> **TEXT PROVIDED**
## START
# USVTA Great Lakes Super Series



## rjvk (Aug 27, 2003)

*2008/09 USVTA Great Lakes Super Series*

This winter a four race series will be held for Trans-Am cars, under full USVTA rules and sanction. This will be a one drop with 3 races counting format. We will have "team" racing as well (explained below). There will be awards for the top 15 finishers and special prizes at the end of the series. Race fee will be $20 per race. Final dates will be announced soon.

Tracks------

*November 9- Michiana RC Raceway--Mishawaka, IN*
http://www.michianarc.com

*December 14-Summit Raceway--Fort Wayne, IN*
www.summitrcraceway.com
*
January 24-RC Performance--Madison, WI*
www.RCPerformance.com

*February 7-The Track @ Harbor Hobbies--Winthrop Harbor,IL*
http://www.harbor-hobby.net/

Details-----
Racing
*3- 5 min. qualifiers and 1- 8 min. main
*Le Mans style heads up starts
*Racing will be held in conjunction with the track's regular weekend race day. This may be Saturday or Sunday depending on the track.
Points-
*100pts. for a win, and down from there, 99 2nd, 98 3rd, etc.
*1 point bonus for TQ
*2 point bonus for making all 4 races
TEAM Racing
*You may form a team with a minimum of 3 racers and a maximum of 6.
*At each race, only the 3 best finishes will count. Any racer from the team may score points, so it is not necessary that all team members attend each race, as long as 3 are there to represent the team.
*There is no limit on affiliation of team members. They can be from any track, city, state, etc. Racers from different places can form a team.
## END
> **DATASET**
## START
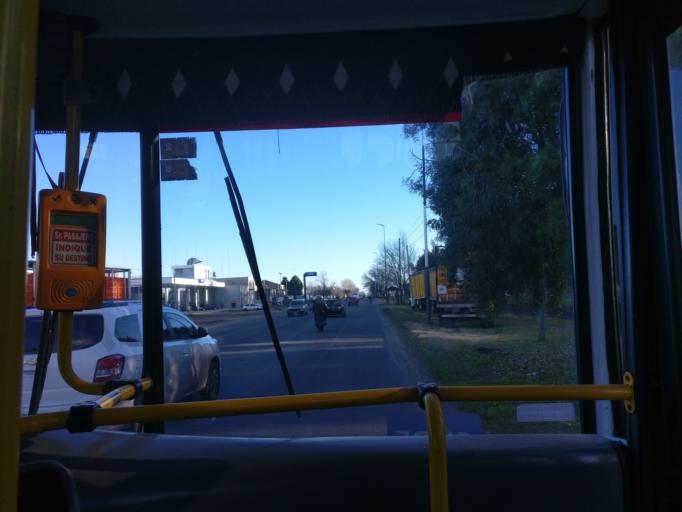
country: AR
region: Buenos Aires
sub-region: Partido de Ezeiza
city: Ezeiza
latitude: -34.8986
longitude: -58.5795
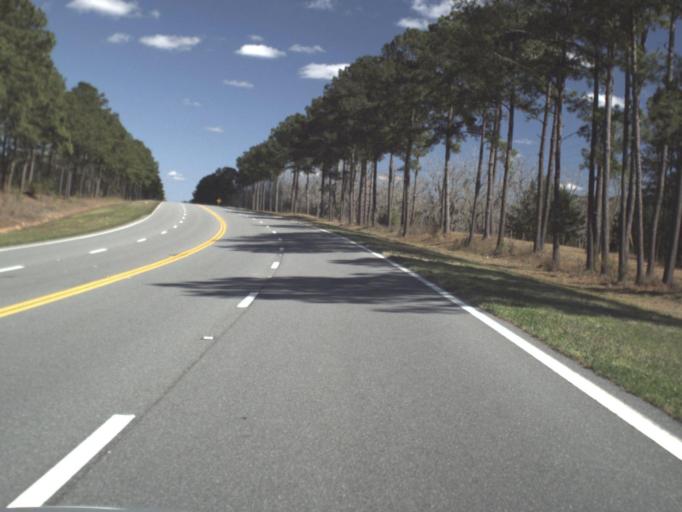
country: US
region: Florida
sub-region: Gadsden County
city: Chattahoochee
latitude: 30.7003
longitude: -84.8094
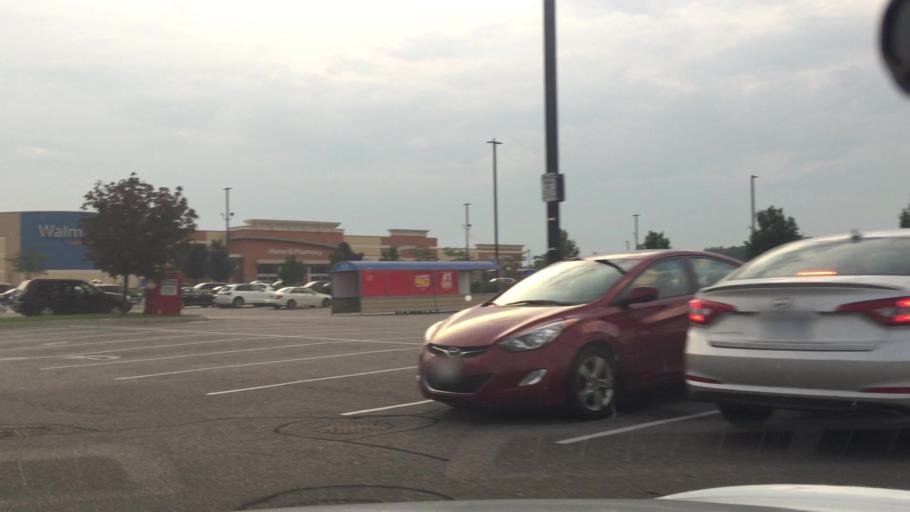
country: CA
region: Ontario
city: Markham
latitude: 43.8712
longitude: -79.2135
## END
## START
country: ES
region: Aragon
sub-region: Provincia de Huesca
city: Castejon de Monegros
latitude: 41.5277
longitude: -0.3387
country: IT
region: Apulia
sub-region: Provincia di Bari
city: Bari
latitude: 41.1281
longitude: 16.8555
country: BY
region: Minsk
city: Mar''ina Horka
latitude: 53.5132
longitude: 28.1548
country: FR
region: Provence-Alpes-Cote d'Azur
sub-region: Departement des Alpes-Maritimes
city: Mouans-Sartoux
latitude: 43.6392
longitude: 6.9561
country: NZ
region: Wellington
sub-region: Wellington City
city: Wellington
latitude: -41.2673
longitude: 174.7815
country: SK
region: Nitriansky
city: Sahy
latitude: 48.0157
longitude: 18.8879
## END
## START
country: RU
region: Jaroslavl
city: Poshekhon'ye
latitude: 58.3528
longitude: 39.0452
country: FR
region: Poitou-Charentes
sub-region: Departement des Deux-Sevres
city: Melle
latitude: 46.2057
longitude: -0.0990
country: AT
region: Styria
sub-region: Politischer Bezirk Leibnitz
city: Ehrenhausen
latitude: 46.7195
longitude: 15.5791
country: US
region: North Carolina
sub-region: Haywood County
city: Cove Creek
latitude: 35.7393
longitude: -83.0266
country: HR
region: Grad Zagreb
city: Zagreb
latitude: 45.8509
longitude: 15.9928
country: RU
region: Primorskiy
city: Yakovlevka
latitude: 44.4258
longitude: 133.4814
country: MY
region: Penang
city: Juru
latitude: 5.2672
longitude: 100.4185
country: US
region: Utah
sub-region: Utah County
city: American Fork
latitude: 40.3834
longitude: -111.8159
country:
## END
> **OBJECTIVE**
Reproduce the USVTA Great Lakes Super Series forum post at the top of the page in full, word for word.

> **OUTPUT FOR THIS EXERCISE**
# USVTA Great Lakes Super Series



## rjvk (Aug 27, 2003)

*2008/09 USVTA Great Lakes Super Series*

This winter a four race series will be held for Trans-Am cars, under full USVTA rules and sanction. This will be a one drop with 3 races counting format. We will have "team" racing as well (explained below). There will be awards for the top 15 finishers and special prizes at the end of the series. Race fee will be $20 per race. Final dates will be announced soon.

Tracks------

*November 9- Michiana RC Raceway--Mishawaka, IN*
http://www.michianarc.com

*December 14-Summit Raceway--Fort Wayne, IN*
www.summitrcraceway.com
*
January 24-RC Performance--Madison, WI*
www.RCPerformance.com

*February 7-The Track @ Harbor Hobbies--Winthrop Harbor,IL*
http://www.harbor-hobby.net/

Details-----
Racing
*3- 5 min. qualifiers and 1- 8 min. main
*Le Mans style heads up starts
*Racing will be held in conjunction with the track's regular weekend race day. This may be Saturday or Sunday depending on the track.
Points-
*100pts. for a win, and down from there, 99 2nd, 98 3rd, etc.
*1 point bonus for TQ
*2 point bonus for making all 4 races
TEAM Racing
*You may form a team with a minimum of 3 racers and a maximum of 6.
*At each race, only the 3 best finishes will count. Any racer from the team may score points, so it is not necessary that all team members attend each race, as long as 3 are there to represent the team.
*There is no limit on affiliation of team members. They can be from any track, city, state, etc. Racers from different places can form a team.